I knew from previous experience that Quark might not take too kindly to an intact interloper—sure enough, he growled at poor Dasher the moment they met. (According to one theory, unfixed males give off a particular scent that can be considered a threat to neutered males.) Oreo, the smallest of the bunch, seemed intimidated by the newcomer, and jealous of the attention he was getting, while Crosby, notably bigger than Dasher, couldn’t decide if he was a toy or prey.
So the gated-off kitchen became Dasher’s den, with plenty of space for stretching and a large, metal-frame crate filled with comfy blankets and towels for snoozing.
Dasher dozed happily in his “man cave” at night, and I left classical music playing gently on the radio to lull him to sleep. Once, he appeared restless, so I reached for my Best Friends Animal Society magazine and started reading him stories of animals who found amazing forever homes. (This bedtime ritual continued even after I realized that Dasher might be deaf, as I suspected he could still make out some soothing sounds as I read to him.)
As we watched this delicate boy heal and come out of his shell—complete with a bark-verging-on-shriek that belied his small size—little did we know our other fur babies would be the ones to have difficulty adjusting.

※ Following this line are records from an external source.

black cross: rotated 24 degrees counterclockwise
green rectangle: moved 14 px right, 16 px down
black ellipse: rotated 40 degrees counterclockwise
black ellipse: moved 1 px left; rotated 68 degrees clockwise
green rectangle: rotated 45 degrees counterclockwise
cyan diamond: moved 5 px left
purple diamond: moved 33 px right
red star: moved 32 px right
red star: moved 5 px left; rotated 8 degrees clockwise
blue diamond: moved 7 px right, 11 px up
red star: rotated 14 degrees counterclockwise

While Dasher settled into his new digs, the other dogs showed signs of jealousy. Crosby would pee in random places around the house, including directly next to Oreo’s favorite bed in the living room, as if to say, “Hey, I’m still here!”
Oreo would snarl at Dasher through the kitchen gate, knowing he couldn’t retaliate from behind the bars, even if he wanted to. Quark, the “friendliest,” would “merely” growl lightly at Dasher to let him know that playing was most definitely not in the cards.

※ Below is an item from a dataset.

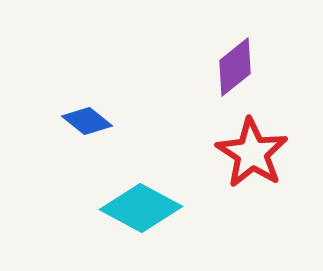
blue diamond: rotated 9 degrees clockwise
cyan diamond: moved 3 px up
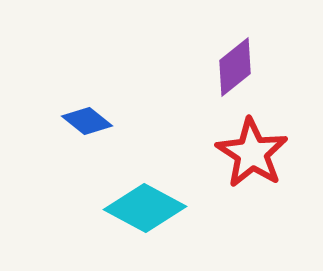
cyan diamond: moved 4 px right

During my week off work over the holidays, I spent as much time as I could in the kitchen with Dasher, cuddling him after baths, stroking his soft fur, and receiving kisses in return. I even bought a doggy stroller and took him to the park in it, bundled up against the cold but still able to enjoy the fresh air. He loved other dogs, and got so adept at scooting around on his backside when I put him on the grass that I often had to run to keep up with him! He made friends, both human and canine, quickly.

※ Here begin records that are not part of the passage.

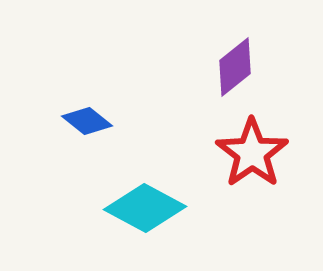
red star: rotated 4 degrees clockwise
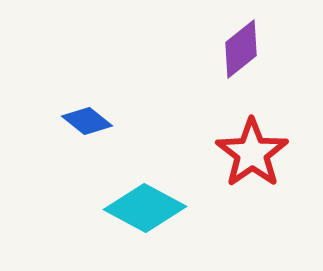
purple diamond: moved 6 px right, 18 px up
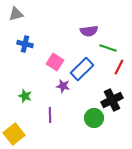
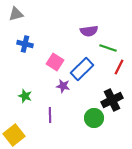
yellow square: moved 1 px down
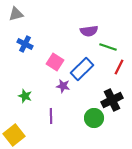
blue cross: rotated 14 degrees clockwise
green line: moved 1 px up
purple line: moved 1 px right, 1 px down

When it was time to return to work, a new routine developed: after breakfast, we’d settle onto the bed, me with my laptop and Dasher at my side. Quark would usually join us, at a distance, while Crosby and Oreo did their own thing. I did my best to give all four of them equal amounts of attention and stick to regular routines, including treating them to their beloved Busy Bones every Sunday.
As one week turned into two, then three and beyond, we committed to keeping Dasher until he’d completed his vet visits. The neurologist placed him on a course of steroids and was pleased with his progress at a follow-up appointment, advising that physical therapy rather than surgery was the way to go.
He was ultimately neutered, and his “warts”—11 in all—were diagnosed as sebaceous adenitis (a largely cosmetic condition) and removed. When he came back to us that night, all stitched up, he looked more pitiful than ever, but he still wagged his tail, wanting to play with Quark. Needless to say, Quark didn’t reciprocate.
It’s now nine weeks since our “one-week foster” arrived, and it’s been a joy to see him blossom. His stitches are out, he’s looking stronger each day, and in a couple more weeks he’ll have his first physical therapy session. Dasher may be deaf, his eyesight may be poor and his back legs may be weak, but he’s not done yet.
As I sit here, surrounded by four peaceful dogs, I wish he wasn’t leaving today. But to keep him would be doing him a disservice. He needs to be in a home with other dogs who welcome him, not shut behind a kitchen gate or restricted to a bed. His new foster mom has another friendlier dog, so Dasher will have the playmate he longs for. And Quark, Crosby and Oreo can return to some kind of normality.
I’ve finally realized that it’s not always possible to keep foster dogs for good, for all their sakes.